Lincoln Gas & Elec. Light Co. v. Lincoln, 223 U.S. 349 (1912)

Lincoln Gas & Electric Light Company v. City of Lincoln

No. 83

Argued December 6, 7, 1911

Decided February 19, 1912

223 U.S. 349


Every legislative rate case presents three questions of prime importance: reasonable value of the plant; probable effect of the reduced rate upon future net income; deductions from gross receipts as a fund to preserve plant from depreciation.

A legislative rate for a public service corporation is presumed to be sufficient to produce a fair return on the plant, and the burden of showing that it is confiscatory rests upon those attacking it.

A public service corporation is entitled to a fair return upon the fair value of the plant at the time of the inquiry as to reasonableness of rates imposed, San Diego Land & Town Co. v. Jasper, 189 U. S. 439, but in this case, not decided what such a rate would be on a gas and electric plant in Nebraska.

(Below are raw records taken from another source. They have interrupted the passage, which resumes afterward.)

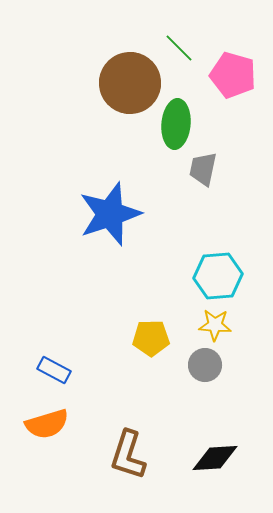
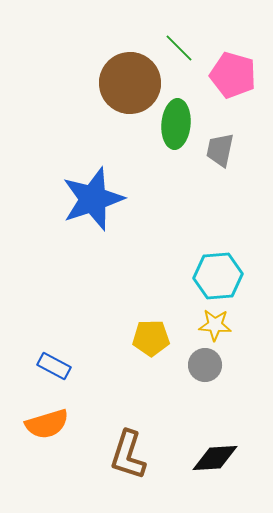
gray trapezoid: moved 17 px right, 19 px up
blue star: moved 17 px left, 15 px up
blue rectangle: moved 4 px up
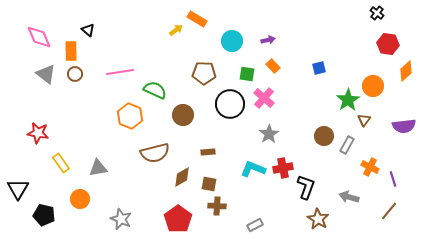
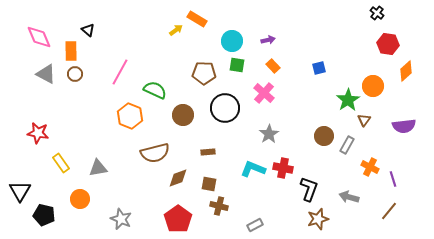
pink line at (120, 72): rotated 52 degrees counterclockwise
gray triangle at (46, 74): rotated 10 degrees counterclockwise
green square at (247, 74): moved 10 px left, 9 px up
pink cross at (264, 98): moved 5 px up
black circle at (230, 104): moved 5 px left, 4 px down
red cross at (283, 168): rotated 24 degrees clockwise
brown diamond at (182, 177): moved 4 px left, 1 px down; rotated 10 degrees clockwise
black L-shape at (306, 187): moved 3 px right, 2 px down
black triangle at (18, 189): moved 2 px right, 2 px down
brown cross at (217, 206): moved 2 px right; rotated 12 degrees clockwise
brown star at (318, 219): rotated 25 degrees clockwise
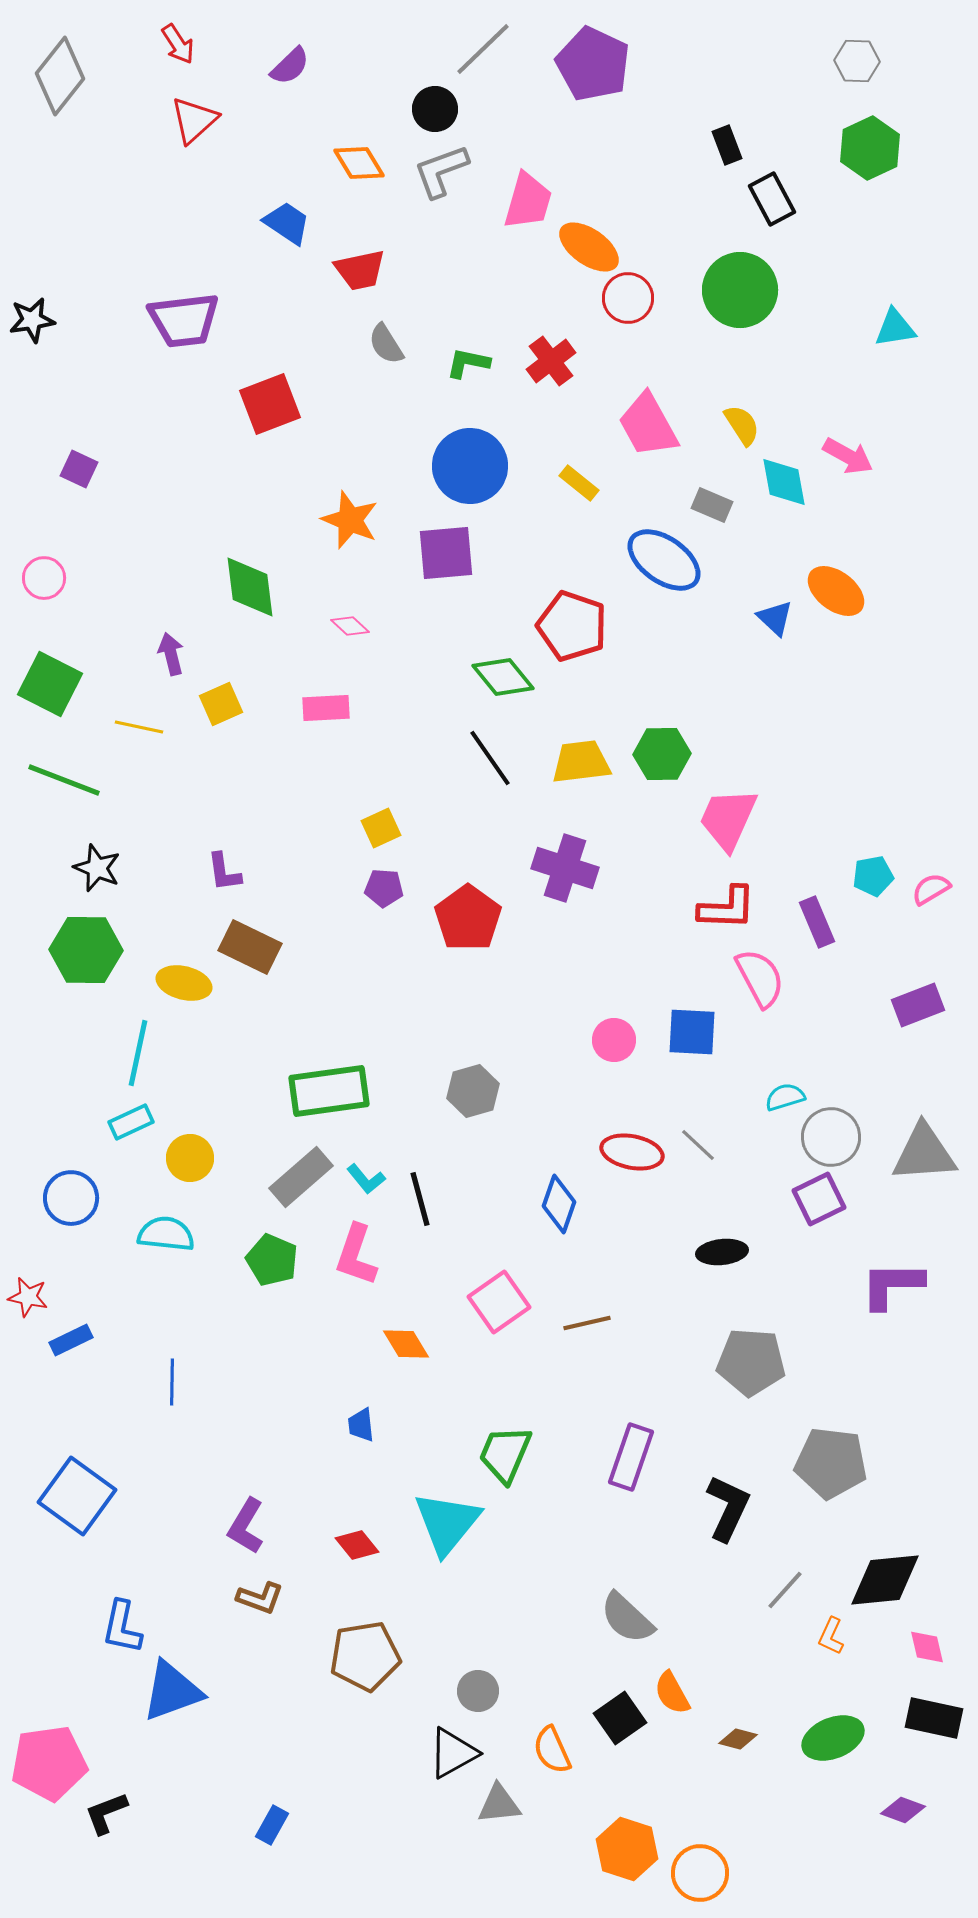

Where a legislative rate contest involves ascertainment by testimony of experts and auditors of valuation of plant, capitalization, gross receipts, net earnings, depreciation, and other elements, the proper practice is to refer the case at the outset to a skilled master, upon whose report specific errors can be assigned and ruled upon. Chicago, Milwaukee & St. Paul Railway v. Tompkins, 176 U. S. 167.

What sum should be annually deducted from gross or net receipts of a public service corporation for depreciation and replacement and how it should be applied are novel and grave problems, and, in the absence of a full report as to every element involved, this Court is not justified in passing upon them.

The operation of an ordinance establishing a rate for gas will not be enjoined unless complainant enters into a bond to account to consumers for all overcharges in case the ordinance is eventually sustained.

The facts, which involve the validity of an ordinance of the City of Lincoln, Nebraska, regulating charges for gas furnished to consumers, are stated in the opinion.